(INPUT RECORDS)

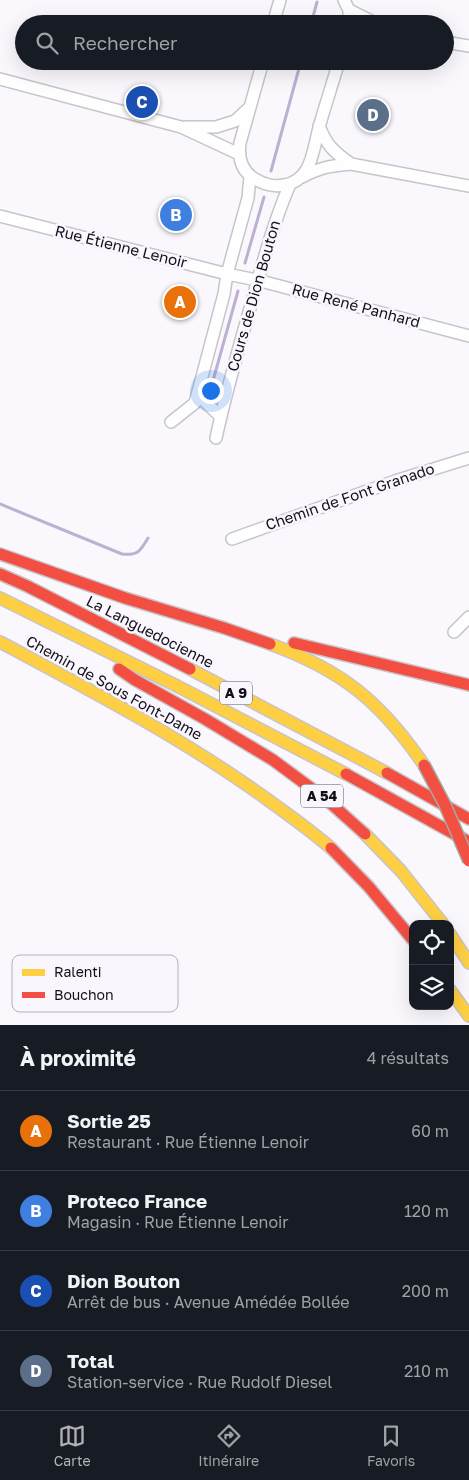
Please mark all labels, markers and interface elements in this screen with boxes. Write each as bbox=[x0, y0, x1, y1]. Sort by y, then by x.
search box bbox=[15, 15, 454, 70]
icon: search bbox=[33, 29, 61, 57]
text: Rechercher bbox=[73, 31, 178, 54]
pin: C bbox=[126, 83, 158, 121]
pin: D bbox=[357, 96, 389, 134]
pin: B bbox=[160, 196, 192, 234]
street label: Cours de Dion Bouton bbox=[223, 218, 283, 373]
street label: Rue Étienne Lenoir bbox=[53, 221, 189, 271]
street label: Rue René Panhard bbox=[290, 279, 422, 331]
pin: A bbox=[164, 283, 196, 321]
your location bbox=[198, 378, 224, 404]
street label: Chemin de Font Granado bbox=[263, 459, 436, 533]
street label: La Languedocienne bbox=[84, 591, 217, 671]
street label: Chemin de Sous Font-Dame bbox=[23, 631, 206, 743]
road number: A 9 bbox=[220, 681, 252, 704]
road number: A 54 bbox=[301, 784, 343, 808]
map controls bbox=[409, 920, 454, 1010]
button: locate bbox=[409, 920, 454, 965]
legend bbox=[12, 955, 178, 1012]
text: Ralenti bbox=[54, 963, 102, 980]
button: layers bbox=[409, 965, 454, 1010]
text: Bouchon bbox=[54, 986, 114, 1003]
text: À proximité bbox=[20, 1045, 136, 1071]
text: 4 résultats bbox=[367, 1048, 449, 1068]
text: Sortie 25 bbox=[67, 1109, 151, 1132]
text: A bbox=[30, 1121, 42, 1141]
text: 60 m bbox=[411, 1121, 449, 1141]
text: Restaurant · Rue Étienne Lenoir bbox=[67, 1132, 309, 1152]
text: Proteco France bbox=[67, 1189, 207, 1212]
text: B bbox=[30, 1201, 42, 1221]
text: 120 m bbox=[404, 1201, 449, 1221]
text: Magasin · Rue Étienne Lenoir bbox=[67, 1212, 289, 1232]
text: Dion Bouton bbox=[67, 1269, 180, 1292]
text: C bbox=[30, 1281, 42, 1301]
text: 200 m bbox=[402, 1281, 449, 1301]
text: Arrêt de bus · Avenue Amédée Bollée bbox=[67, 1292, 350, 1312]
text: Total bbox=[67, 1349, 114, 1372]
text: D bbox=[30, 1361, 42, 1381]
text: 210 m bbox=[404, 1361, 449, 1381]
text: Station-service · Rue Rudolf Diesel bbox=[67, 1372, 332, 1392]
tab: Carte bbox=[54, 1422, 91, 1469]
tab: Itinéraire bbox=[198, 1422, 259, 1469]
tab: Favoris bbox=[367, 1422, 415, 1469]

(End INPUT RECORDS)
(INPUT RECORDS)

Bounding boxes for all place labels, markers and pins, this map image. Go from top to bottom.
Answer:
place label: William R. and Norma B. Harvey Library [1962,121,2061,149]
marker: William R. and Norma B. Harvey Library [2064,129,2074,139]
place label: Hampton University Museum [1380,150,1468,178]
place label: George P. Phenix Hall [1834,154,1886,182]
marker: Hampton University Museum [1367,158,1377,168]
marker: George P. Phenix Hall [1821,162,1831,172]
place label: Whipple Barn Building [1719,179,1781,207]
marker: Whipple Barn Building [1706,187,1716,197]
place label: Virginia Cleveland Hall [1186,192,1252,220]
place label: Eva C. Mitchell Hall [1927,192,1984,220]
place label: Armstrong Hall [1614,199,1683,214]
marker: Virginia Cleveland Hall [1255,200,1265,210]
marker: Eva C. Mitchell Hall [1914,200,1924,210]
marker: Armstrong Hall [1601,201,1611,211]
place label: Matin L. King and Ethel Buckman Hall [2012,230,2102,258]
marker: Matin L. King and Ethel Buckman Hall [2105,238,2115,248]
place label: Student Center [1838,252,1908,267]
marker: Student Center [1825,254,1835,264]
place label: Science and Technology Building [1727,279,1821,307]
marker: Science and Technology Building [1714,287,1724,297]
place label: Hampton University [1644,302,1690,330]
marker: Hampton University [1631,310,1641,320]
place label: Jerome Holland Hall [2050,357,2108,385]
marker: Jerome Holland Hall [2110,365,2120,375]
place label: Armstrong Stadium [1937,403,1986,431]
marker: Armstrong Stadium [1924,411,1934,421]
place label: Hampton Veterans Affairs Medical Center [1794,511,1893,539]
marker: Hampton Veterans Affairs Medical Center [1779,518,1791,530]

(End INPUT RECORDS)

= PROBLEM STATEMENT =
For the word "Center", show every line of the entries that holds it.

= OUTPUT FOR THIS TASK =
place label: Student Center [1838,252,1908,267]
marker: Student Center [1825,254,1835,264]
place label: Hampton Veterans Affairs Medical Center [1794,511,1893,539]
marker: Hampton Veterans Affairs Medical Center [1779,518,1791,530]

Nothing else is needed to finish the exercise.